In their article, “Considerations in Scale-Up of Viral Vaccine Production,” William G. Whitford and Alain Fairbank discuss the ongoing process of the vaccine industry’s move “from production in platforms based on whole animals and primary tissues (e.g. embryonated chicken eggs) to cultured-cell-based production.” (Bioprocess International. 9(8)s. September 2011.) Their article describes the transition of this technology, which was developed over 50 years ago and has evolved into today’s modern vaccine production facilities. One very important aspect of this transition is the optimization of the virus vaccine production media. Whatever the chosen production process platform may be, it is absolutely crucial that the selected cell culture media be optimized not only for the manufacturing platform (e.g. microcarriers/bioreactors, stacked array flasks), but for, according to Whitford and Fairbank, “a number of safety, process, economic and regulatory reasons.” All these considerations have resulted in the development of platforms that utilize serum free and animal-derived-component free vaccine production media.

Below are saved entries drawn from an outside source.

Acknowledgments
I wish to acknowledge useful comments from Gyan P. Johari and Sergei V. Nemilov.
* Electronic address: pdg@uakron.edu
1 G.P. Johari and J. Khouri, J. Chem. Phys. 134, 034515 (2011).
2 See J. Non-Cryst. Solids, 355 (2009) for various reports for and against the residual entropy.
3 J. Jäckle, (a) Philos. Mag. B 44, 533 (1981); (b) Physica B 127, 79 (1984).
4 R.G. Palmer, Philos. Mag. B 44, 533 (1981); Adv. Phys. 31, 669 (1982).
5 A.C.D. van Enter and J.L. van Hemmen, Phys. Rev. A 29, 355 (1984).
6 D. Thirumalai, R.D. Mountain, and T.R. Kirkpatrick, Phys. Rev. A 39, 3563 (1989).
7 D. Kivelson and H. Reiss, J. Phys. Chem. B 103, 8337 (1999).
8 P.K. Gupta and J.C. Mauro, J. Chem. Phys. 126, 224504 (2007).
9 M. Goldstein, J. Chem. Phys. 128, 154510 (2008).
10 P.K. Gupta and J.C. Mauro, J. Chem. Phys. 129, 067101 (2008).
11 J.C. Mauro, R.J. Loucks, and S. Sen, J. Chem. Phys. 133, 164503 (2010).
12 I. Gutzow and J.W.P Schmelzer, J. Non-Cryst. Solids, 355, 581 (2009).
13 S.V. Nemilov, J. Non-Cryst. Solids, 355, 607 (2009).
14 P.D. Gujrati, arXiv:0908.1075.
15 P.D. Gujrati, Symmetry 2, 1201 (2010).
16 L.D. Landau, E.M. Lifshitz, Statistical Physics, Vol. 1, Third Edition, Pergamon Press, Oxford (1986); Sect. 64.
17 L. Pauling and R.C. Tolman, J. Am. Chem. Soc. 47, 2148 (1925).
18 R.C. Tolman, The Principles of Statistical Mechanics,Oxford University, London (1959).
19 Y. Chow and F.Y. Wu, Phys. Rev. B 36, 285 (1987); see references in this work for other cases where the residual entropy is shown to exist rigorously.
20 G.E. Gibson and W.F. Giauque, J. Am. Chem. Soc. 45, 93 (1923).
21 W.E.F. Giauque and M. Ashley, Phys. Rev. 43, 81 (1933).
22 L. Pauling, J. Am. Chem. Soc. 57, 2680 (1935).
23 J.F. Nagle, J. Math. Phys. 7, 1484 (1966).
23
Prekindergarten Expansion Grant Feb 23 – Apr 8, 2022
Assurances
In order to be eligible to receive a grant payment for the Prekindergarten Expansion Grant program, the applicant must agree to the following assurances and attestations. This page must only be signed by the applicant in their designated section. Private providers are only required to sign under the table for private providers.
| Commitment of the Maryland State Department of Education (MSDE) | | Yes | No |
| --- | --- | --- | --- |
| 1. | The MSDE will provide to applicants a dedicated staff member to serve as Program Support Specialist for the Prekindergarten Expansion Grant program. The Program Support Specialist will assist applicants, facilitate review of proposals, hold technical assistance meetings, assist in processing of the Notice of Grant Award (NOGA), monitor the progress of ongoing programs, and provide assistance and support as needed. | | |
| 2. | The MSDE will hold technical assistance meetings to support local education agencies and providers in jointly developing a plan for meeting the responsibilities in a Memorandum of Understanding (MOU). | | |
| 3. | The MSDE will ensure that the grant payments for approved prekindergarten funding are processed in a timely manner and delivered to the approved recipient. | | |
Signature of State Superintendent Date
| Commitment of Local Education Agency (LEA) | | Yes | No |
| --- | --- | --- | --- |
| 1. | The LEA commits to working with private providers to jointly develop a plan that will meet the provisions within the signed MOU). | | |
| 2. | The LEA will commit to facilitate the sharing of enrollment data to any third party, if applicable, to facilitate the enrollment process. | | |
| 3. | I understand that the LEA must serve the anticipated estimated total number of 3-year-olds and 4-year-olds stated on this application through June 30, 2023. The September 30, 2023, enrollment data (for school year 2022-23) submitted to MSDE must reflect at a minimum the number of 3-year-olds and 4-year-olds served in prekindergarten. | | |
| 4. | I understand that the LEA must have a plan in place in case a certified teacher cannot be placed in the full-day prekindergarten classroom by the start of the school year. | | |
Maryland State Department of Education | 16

Developing such a media remains a challenge for vaccine production processes because of the numerous component requirements to achieve optimal viral yield. As discussed in the blog, “The Use of Serum Albumin to Increase Viral Yield during Vaccine Production,” the virus production process consists of a cell growth phase and a virus production phase. The risks of using serum and animal components to optimize the performance in each phase are listed, which demonstrates the overall need of the vaccine industry to switch to a much safer serum-free and animal-free vaccine production media

Whitford and Fairbank’s article provides a table which lists commercially available cell culture media and supplements used in viral vaccine production. Furthermore, an article by Luke Dimasi, “Meeting Increased Demands on Cell Based Processes By Using Defined Media Supplements” (Bioprocess International. 9(8). September 2011) presents data demonstrating the efficient use of not only animal-free recombinant human albumin, but also animal-free recombinant human transferrin in serum free viral vaccine production media. In addition, their data also shows the ability of these media supplements to approach performance achieved with FBS supplemented media.

Media supplements such as animal free and recombinant human albumin and transferrin, once too costly or unavailable, are now being utilized in biopharmaceutical manufacturing. The goal of achieving an optimal viral yield while using a serum-free and animal-derived-component free virus vaccine production media formulation is most certainly attainable with economically feasible technologies that are now readily available.